RECORDS FOR PROCESSING
◆ ◆ ◆

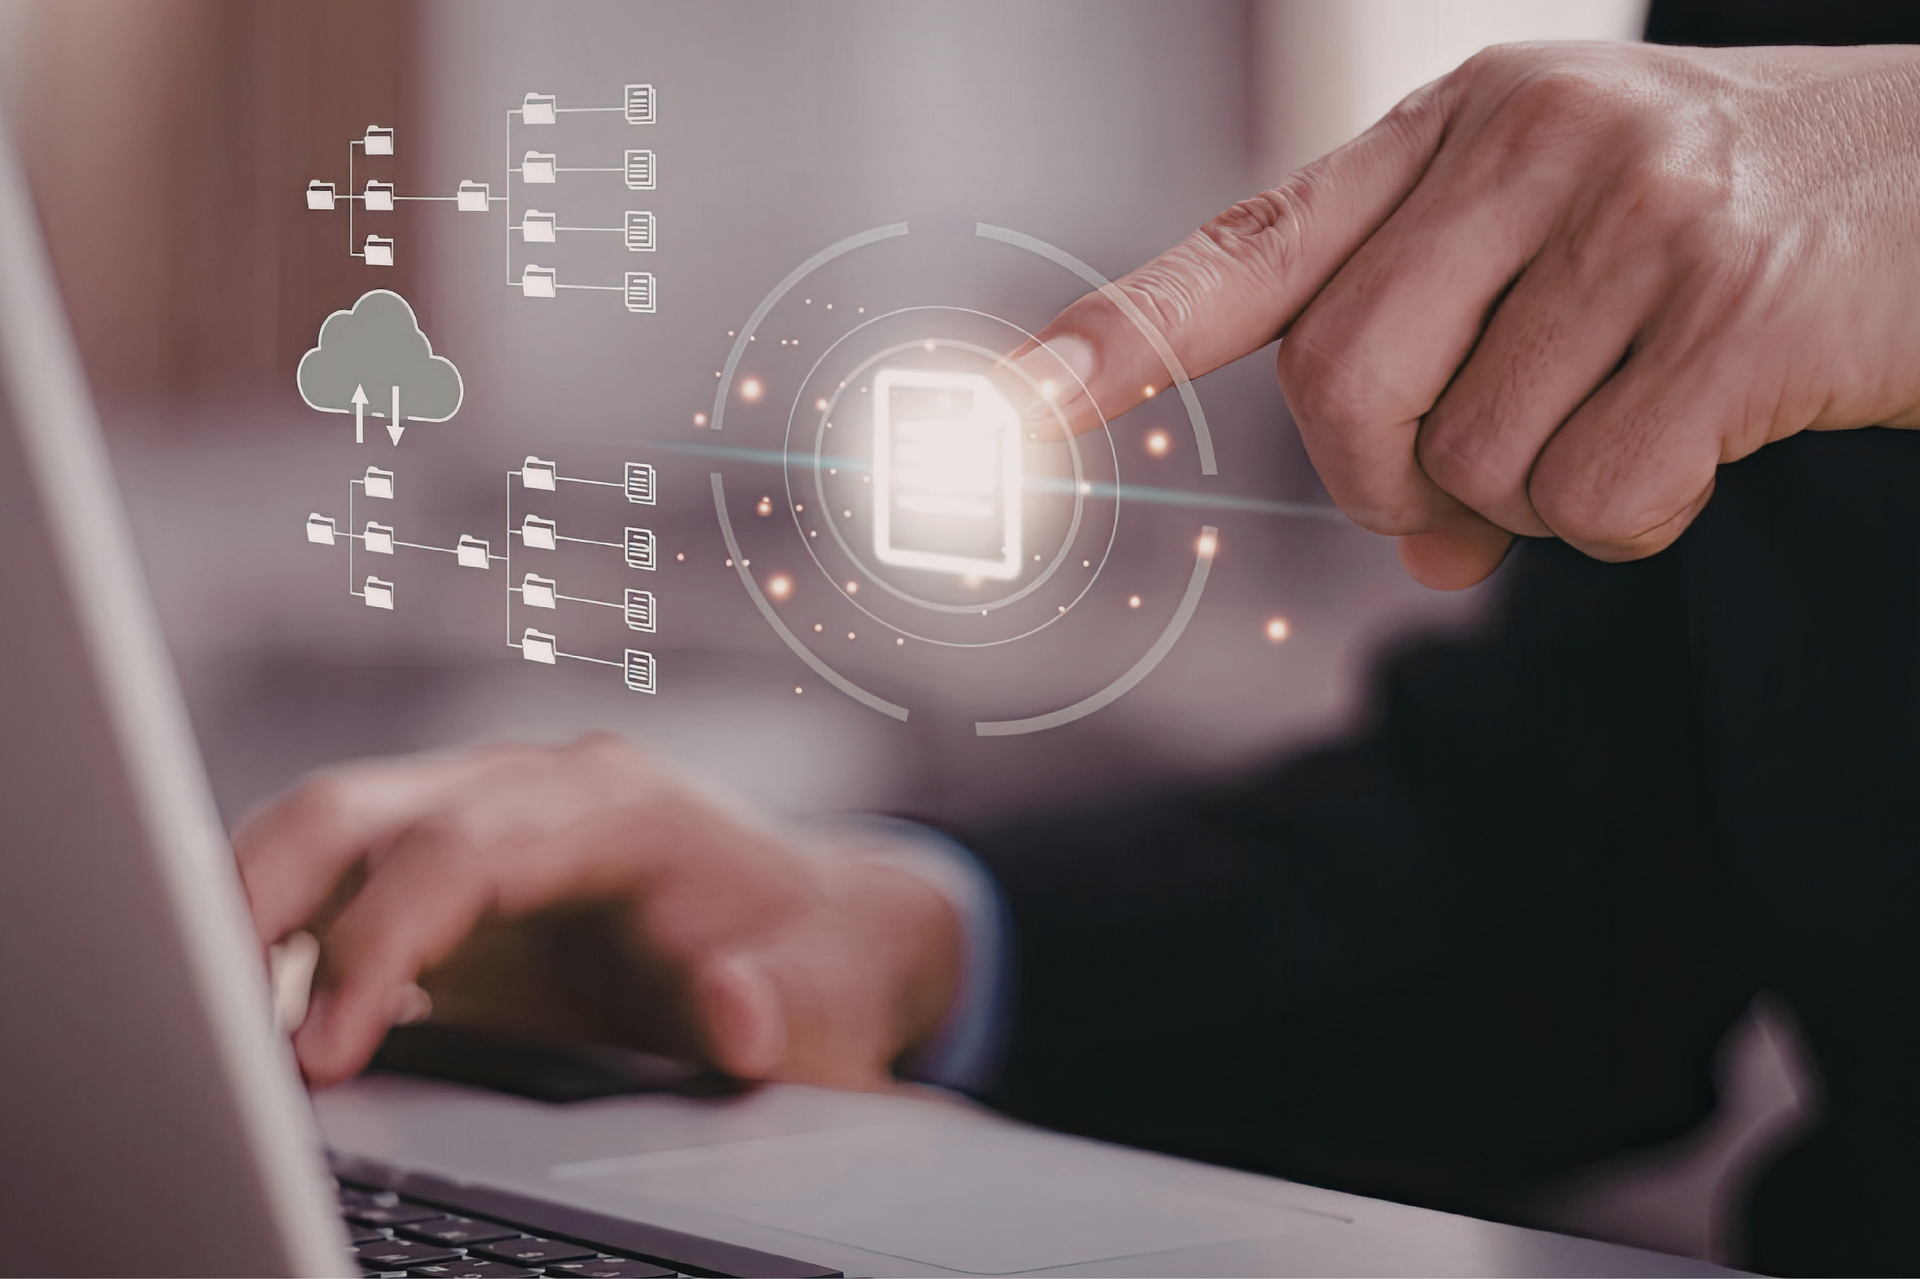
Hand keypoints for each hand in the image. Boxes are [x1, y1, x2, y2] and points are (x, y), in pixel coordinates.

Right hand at [235, 733, 959, 1088]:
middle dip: (260, 903)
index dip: (380, 945)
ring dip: (247, 913)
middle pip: (358, 808)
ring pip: (324, 830)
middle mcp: (532, 790)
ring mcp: (482, 818)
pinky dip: (277, 933)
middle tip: (203, 1026)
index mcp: (618, 806)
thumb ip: (778, 1006)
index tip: (324, 1052)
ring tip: (200, 1024)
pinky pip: (335, 879)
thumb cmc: (813, 960)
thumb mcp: (825, 995)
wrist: (815, 931)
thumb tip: (734, 1017)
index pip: (462, 850)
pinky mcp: (448, 868)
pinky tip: (247, 1011)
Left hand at [1013, 42, 1919, 587]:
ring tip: (1637, 415)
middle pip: (1338, 390)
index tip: (1004, 410)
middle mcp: (1529, 143)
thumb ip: (1453, 369)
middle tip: (1463, 497)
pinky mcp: (1736, 309)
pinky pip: (1594, 506)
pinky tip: (1708, 441)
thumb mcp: (1567, 246)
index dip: (1120, 337)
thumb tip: (1417, 553)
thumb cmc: (1730, 221)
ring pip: (1473, 466)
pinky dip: (1632, 522)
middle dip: (1383, 483)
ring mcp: (1635, 216)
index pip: (1251, 248)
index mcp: (1455, 127)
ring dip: (1535, 500)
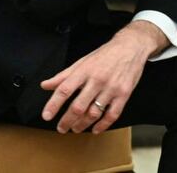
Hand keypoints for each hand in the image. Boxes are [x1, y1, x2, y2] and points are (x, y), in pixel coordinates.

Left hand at [40, 21, 166, 133]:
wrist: (131, 47)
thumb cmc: (106, 55)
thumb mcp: (82, 61)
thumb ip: (64, 75)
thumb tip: (45, 85)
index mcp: (85, 70)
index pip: (65, 89)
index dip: (54, 104)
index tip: (47, 116)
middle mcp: (97, 80)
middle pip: (78, 106)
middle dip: (67, 120)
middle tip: (61, 128)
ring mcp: (112, 88)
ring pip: (94, 113)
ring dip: (82, 124)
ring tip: (75, 128)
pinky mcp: (124, 94)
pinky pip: (112, 115)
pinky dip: (103, 125)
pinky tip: (95, 129)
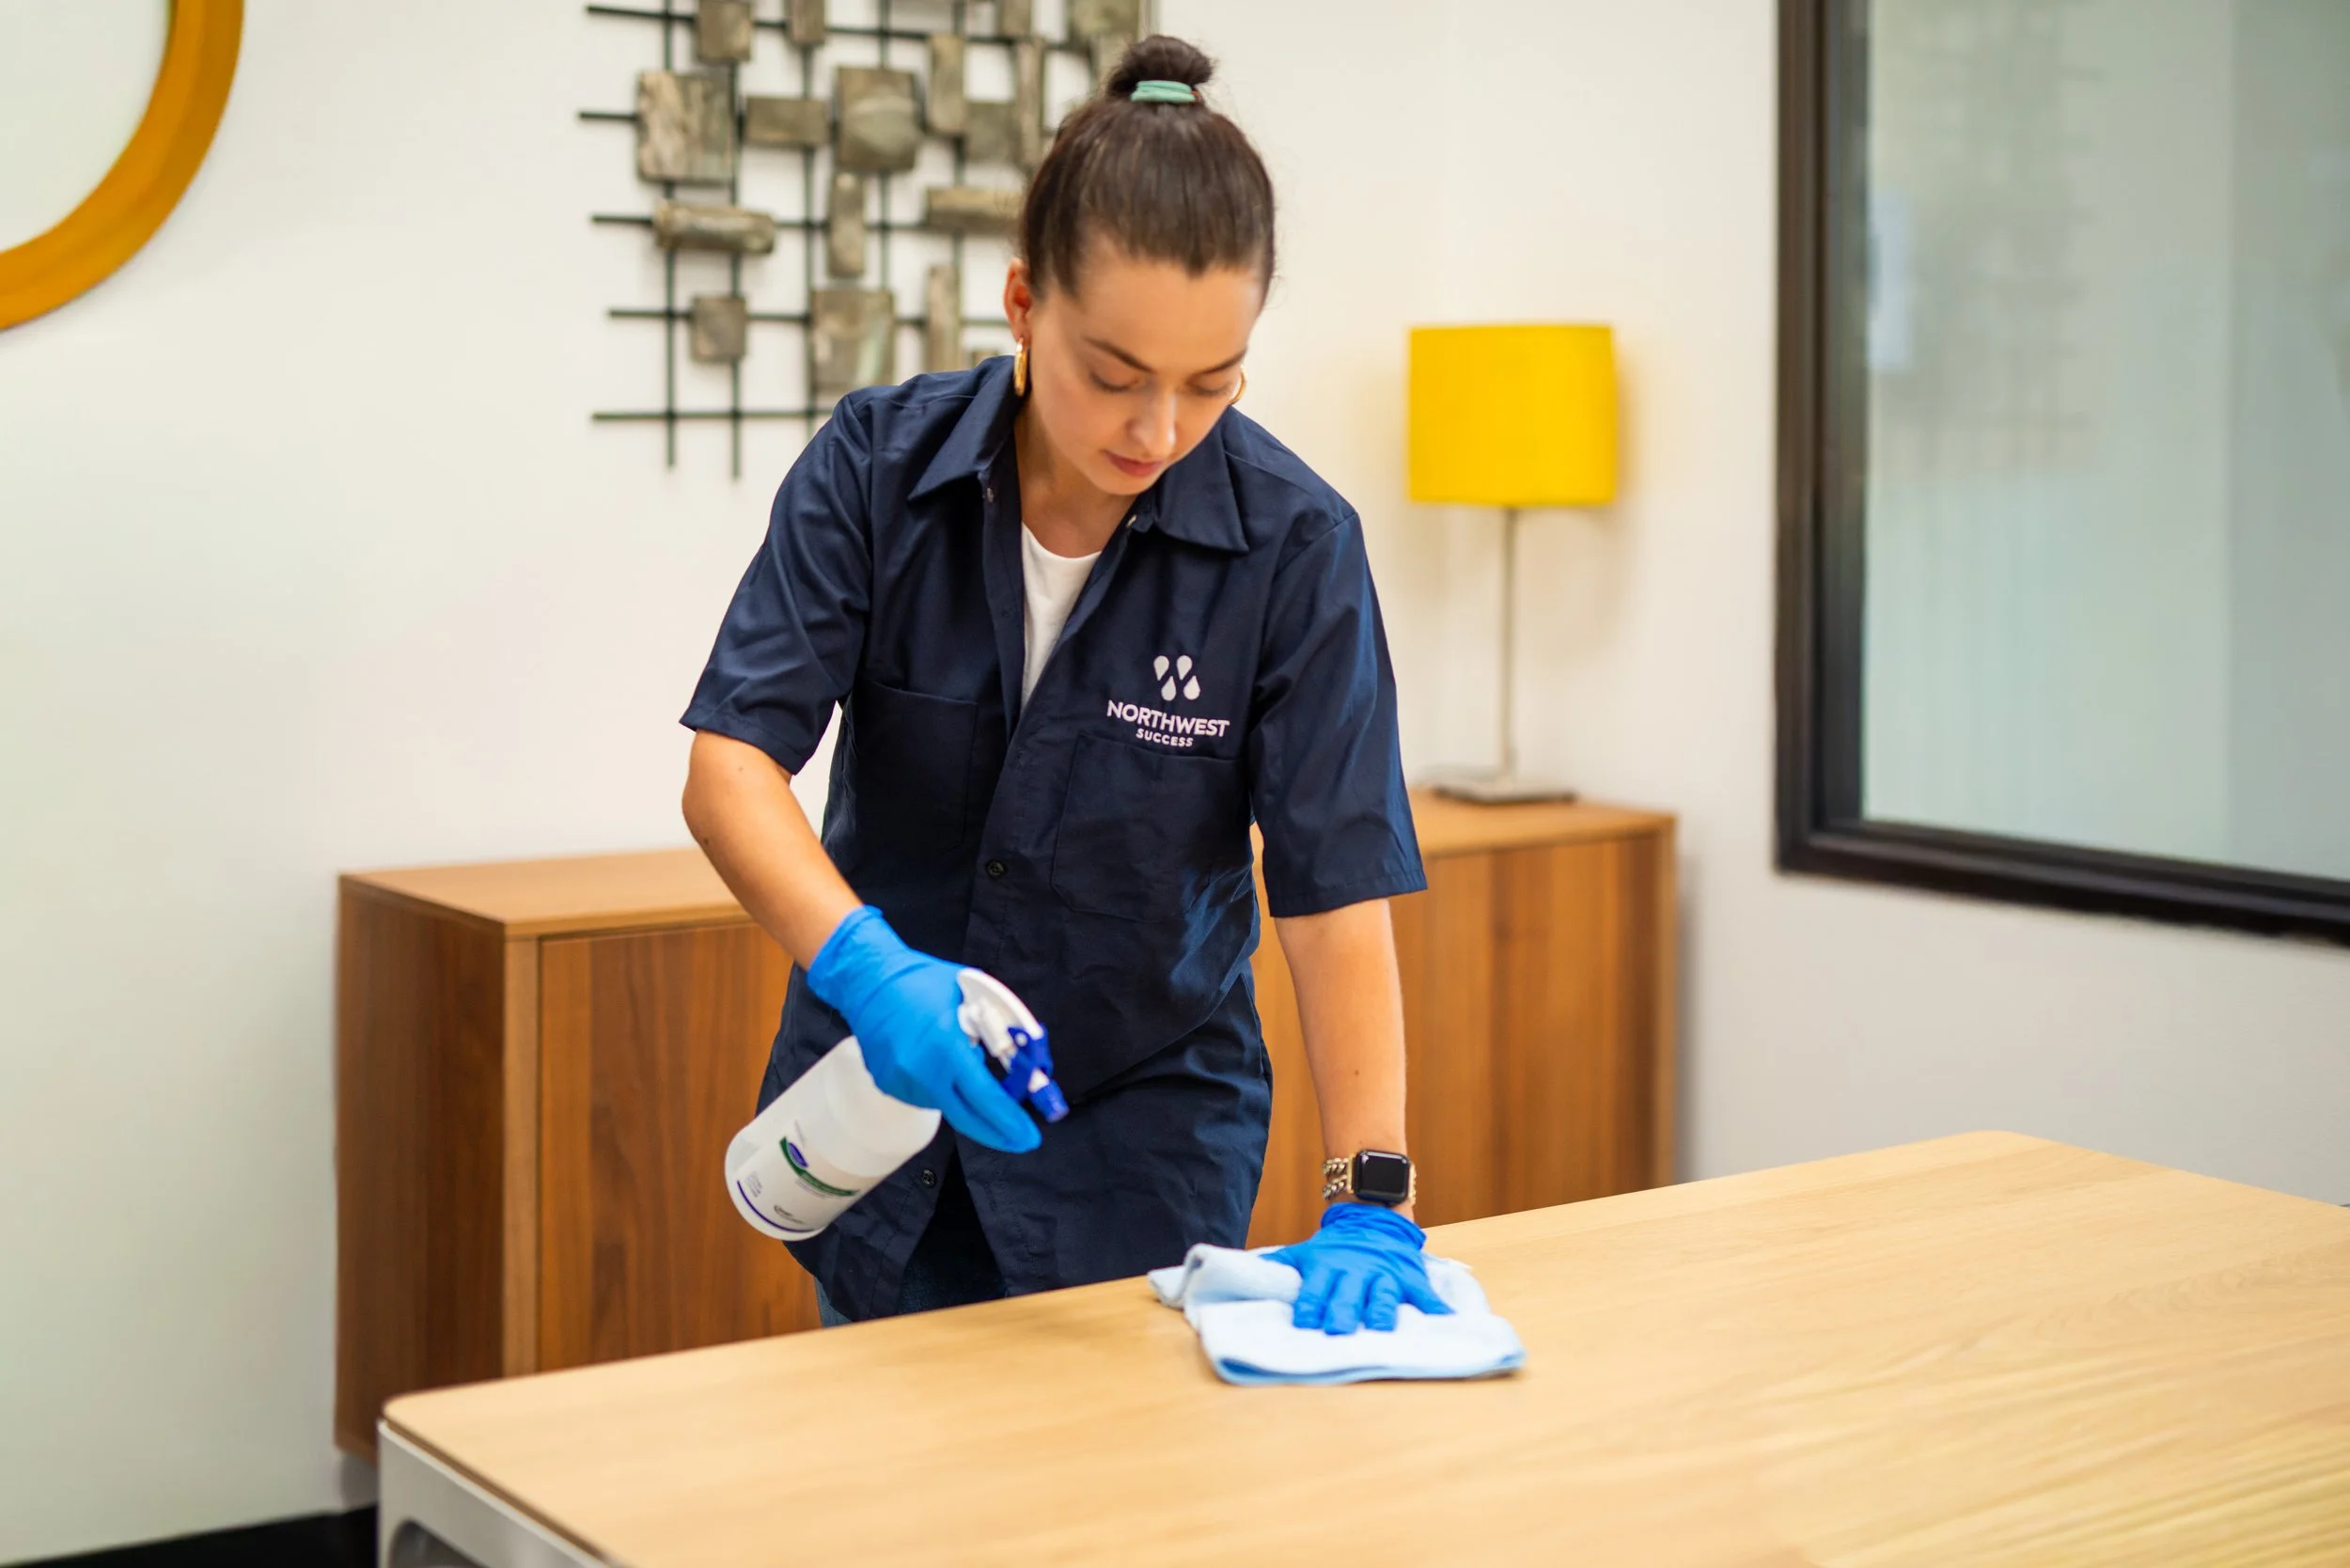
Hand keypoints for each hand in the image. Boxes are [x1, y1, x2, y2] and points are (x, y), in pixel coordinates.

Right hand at [805, 907, 1040, 1152]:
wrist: (867, 980)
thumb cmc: (923, 980)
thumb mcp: (974, 994)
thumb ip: (1000, 1027)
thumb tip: (1025, 1060)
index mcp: (946, 1045)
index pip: (986, 1097)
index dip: (1010, 1121)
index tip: (1029, 1136)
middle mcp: (921, 1071)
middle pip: (967, 1119)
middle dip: (998, 1133)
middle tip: (1019, 1139)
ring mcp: (901, 1082)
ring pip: (946, 1103)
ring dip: (962, 1094)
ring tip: (957, 1058)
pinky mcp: (888, 1086)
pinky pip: (925, 1094)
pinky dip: (939, 1085)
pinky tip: (934, 1059)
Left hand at [1266, 1202, 1451, 1333]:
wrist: (1372, 1216)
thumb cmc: (1334, 1245)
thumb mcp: (1305, 1251)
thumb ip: (1279, 1265)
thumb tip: (1245, 1275)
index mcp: (1328, 1268)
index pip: (1314, 1291)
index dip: (1308, 1307)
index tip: (1303, 1324)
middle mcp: (1356, 1272)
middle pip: (1347, 1296)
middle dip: (1341, 1313)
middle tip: (1337, 1332)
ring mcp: (1384, 1274)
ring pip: (1383, 1295)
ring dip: (1381, 1311)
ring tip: (1380, 1328)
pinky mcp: (1408, 1276)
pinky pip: (1424, 1293)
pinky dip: (1435, 1307)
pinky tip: (1443, 1319)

◆ ◆ ◆

WORK ORDER
Output, exactly and with nothing else, the lines from the line containing "pinky pip: (925, 1094)" to the end of the entries.

EXERCISE OUTPUT
pinky pip: (925, 1094)
pinky dip: (939, 1085)
pinky tip: (934, 1059)
Left hand at [1266, 1202, 1451, 1333]:
wrist: (1372, 1216)
thumb cmc: (1334, 1245)
thumb mcp: (1305, 1251)
thumb ip: (1279, 1265)
thumb tip: (1245, 1275)
index mcp: (1328, 1268)
index pip: (1314, 1291)
index dip: (1308, 1307)
index tip: (1303, 1324)
middle mcp: (1356, 1272)
middle pip: (1347, 1296)
middle dip: (1341, 1313)
middle tip: (1337, 1332)
ring mcp: (1384, 1274)
ring pip: (1383, 1295)
ring dip: (1381, 1311)
ring tip: (1380, 1328)
pinky mcp: (1408, 1276)
pinky pip: (1424, 1293)
pinky dip: (1435, 1307)
pinky tip: (1443, 1319)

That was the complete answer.